■ **Required work**: Return every line from the one with "Figure 3. RT-qPCR" through the one with "FIGURE 3 | HRs", inclusive, exactly as it appears below.

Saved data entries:
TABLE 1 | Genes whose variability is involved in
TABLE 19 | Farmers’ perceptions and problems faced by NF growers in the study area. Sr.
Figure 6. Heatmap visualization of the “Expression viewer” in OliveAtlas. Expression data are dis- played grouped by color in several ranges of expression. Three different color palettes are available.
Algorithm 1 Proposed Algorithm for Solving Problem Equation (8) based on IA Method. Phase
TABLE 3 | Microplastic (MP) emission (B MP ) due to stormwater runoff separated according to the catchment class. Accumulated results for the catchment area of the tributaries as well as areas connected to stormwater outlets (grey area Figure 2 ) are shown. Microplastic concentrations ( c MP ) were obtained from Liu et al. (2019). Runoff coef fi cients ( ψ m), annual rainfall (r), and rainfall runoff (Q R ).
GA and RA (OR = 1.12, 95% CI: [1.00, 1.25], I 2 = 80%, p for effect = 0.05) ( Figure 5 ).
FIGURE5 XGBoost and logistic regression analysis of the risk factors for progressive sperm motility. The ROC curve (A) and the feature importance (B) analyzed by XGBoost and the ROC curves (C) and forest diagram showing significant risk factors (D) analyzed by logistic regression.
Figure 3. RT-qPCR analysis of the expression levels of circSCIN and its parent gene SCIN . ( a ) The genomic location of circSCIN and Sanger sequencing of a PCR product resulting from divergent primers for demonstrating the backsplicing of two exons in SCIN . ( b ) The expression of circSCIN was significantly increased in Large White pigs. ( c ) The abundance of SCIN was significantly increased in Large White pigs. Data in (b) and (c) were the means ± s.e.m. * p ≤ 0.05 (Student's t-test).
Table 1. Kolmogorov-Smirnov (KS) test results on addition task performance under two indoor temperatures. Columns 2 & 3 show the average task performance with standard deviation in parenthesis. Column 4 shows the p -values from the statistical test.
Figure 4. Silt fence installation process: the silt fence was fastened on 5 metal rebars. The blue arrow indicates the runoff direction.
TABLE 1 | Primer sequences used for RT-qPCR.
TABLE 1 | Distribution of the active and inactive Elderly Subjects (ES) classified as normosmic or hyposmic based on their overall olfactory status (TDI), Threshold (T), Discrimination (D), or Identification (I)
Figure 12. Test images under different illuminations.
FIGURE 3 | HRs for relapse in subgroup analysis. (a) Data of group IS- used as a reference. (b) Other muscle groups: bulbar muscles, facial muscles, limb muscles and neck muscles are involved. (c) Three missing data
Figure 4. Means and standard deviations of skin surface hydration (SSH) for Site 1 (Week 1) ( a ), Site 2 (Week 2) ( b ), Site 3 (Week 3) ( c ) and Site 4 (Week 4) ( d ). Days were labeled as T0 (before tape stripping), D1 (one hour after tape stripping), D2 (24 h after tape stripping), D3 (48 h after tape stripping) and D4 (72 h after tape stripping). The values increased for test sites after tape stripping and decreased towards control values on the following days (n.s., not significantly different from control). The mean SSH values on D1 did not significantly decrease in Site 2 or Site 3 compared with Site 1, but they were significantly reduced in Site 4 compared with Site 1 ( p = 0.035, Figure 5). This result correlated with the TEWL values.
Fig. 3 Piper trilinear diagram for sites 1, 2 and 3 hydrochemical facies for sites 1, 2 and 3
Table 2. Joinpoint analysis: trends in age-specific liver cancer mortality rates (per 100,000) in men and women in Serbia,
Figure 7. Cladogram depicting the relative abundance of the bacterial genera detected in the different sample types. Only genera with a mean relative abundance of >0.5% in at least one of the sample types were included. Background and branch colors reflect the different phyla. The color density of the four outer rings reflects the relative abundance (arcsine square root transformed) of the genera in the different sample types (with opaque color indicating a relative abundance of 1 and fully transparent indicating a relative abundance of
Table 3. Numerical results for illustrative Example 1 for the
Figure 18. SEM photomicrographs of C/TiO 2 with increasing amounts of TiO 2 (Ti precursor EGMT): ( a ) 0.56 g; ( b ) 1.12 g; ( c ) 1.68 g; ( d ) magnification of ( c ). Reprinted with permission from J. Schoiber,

■ **Solved exercise**:
Figure 3. RT-qPCR analysis of the expression levels of circSCIN and its parent gene SCIN . ( a ) The genomic location of circSCIN and Sanger sequencing of a PCR product resulting from divergent primers for demonstrating the backsplicing of two exons in SCIN . ( b ) The expression of circSCIN was significantly increased in Large White pigs. ( c ) The abundance of SCIN was significantly increased in Large White pigs. Data in (b) and (c) were the means ± s.e.m. * p ≤ 0.05 (Student's t-test).
Table 1. Kolmogorov-Smirnov (KS) test results on addition task performance under two indoor temperatures. Columns 2 & 3 show the average task performance with standard deviation in parenthesis. Column 4 shows the p -values from the statistical test.
Figure 4. Silt fence installation process: the silt fence was fastened on 5 metal rebars. The blue arrow indicates the runoff direction.
TABLE 1 | Primer sequences used for RT-qPCR.
TABLE 1 | Distribution of the active and inactive Elderly Subjects (ES) classified as normosmic or hyposmic based on their overall olfactory status (TDI), Threshold (T), Discrimination (D), or Identification (I)
Figure 12. Test images under different illuminations.
FIGURE 3 | HRs for relapse in subgroup analysis. (a) Data of group IS- used as a reference. (b) Other muscle groups: bulbar muscles, facial muscles, limb muscles and neck muscles are involved. (c) Three missing data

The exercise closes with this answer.